**Texte proposé:**
§ §
Le marché immobilier à Bruxelles, abandonné par le pouvoir politique : “Les petits investisseurs fuient”

En raison du climat d’incertitude, les appartements bruxellois se vendent désormais un peu plus difficilement. © BELGA/BELPRESS

Rénovations bloquées, loyers sous pression, propriétaires qui jettent l’éponge, concurrence fiscale… La capitale subit de plein fouet l’absence de décisions politiques. Les acteurs du secteur dénoncent un climat d’instabilité sans précédent.

Plus de 500 jours après les élections régionales, le vide institutionnel entretient un climat d’incertitude. Aucune nouvelle mesure, aucun signal clair, aucune vision à long terme. Sur le terrain, les professionnels décrivent un marché en attente, doublé d’une insécurité juridique. Tandis que la Wallonie et la Flandre poursuivent leur propre dynamique, Bruxelles s’enlise.

“L’absence de gouvernement à Bruxelles crée une insécurité juridique pour les baux à loyer, ce qui décourage de plus en plus les petits bailleurs. Ces derniers sont confrontés à une réglementation instable et à des contraintes toujours plus lourdes, explique Olivier de Clippele, président de la Régionale bruxelloise du Syndicat national des propriétaires et copropriétaires (SNPC). Cette évolution, dit-il, nous l’imputons en grande partie à la politique, que nous jugeons désastreuse, du gouvernement sortant, toujours en place faute de nouvelle majorité !”

Normes de plus en plus strictes

Et Olivier de Clippele de poursuivre : “Il y a eu d’abord la mise en place d’une grille des loyers censée encadrer les prix, mais jugée irréaliste par de nombreux propriétaires. Ensuite, l’obligation de mettre les biens loués aux normes énergétiques, normes bien plus sévères qu’en Flandre et en Wallonie, ce qui alourdit les coûts de rénovation et décourage les particuliers. À cela s’ajoutent deux nouveaux moratoires qui viennent s’empiler sur celui déjà existant, instauré par la DIRL (Direction de l’Inspection régionale du logement, ndlr). Il existe, d’une part, la possibilité pour le locataire de saisir la Commission paritaire locative (une procédure pouvant durer trois mois, ndlr), et d’autre part, le moratoire hivernal, période pendant laquelle les expulsions sont interdites, étalée sur quatre mois et demi. De nouvelles normes encore plus strictes sont entrées en vigueur le 1er novembre 2024, et d’autres suivront dès le 1er janvier 2026.”

“Parallèlement, poursuit-il, la fiscalité immobilière ne cesse d’augmenter dans plusieurs communes bruxelloises, aggravant encore la pression sur les propriétaires. Face à cet environnement contraignant, de nombreux petits bailleurs renoncent à louer leurs biens. Ou ils les vendent, laissant le champ libre aux acteurs institutionnels ou professionnels. Ce qui contribue à la hausse généralisée des loyers. Voilà aussi, à nos yeux, une des conséquences de l’absence de nouveau gouvernement à Bruxelles.”

“De nombreux petits bailleurs renoncent à louer leurs biens ou les vendent en raison de l’environnement bruxellois contraignant.” – Olivier de Clippele (SNPC)
§ §
**Consigne:** Poursuivez l'article sur le marché immobilier bruxellois en reprenant après sa dernière phrase. Le matériel ci-après provient d'une source distincte.
§ §
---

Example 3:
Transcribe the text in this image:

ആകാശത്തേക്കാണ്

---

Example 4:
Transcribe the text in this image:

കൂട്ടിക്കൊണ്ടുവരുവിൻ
§ §
**Réponse à l'exercice:**
Plus de primes à la rénovation

“Quand Olivier de Clippele informe sur le marché de la location, il a raison, embraye Charlotte de Thaye, la directrice de Federia, la Fédération des agents immobiliers francophones. Aujourd’hui, les petits investisseurs fuient le marché bruxellois avec toutes les contraintes imposées. Il est nécessaire de pouvoir garder leur adhésion pour proposer une série de biens sur le marché du logement. Et ainsi éviter ce chaos naissant entre l’offre et la demande.”

La suspension des primes à la rénovation pèse lourdement tant sur le secteur de la construction que de la rénovation. © Getty Images/iStockphoto

La léthargie politique pèse à tous les niveaux, explique-t-elle. “Prenons l’exemple des primes à la rénovation. Il est primordial de prévoir un système de soutien à la rénovation incluant les copropriétés, puisqu’elles occupent une bonne partie du bâti bruxellois. Sans quoi il sera difficile de pouvoir motiver les travaux de rénovation en vue de répondre aux enjeux énergétiques.”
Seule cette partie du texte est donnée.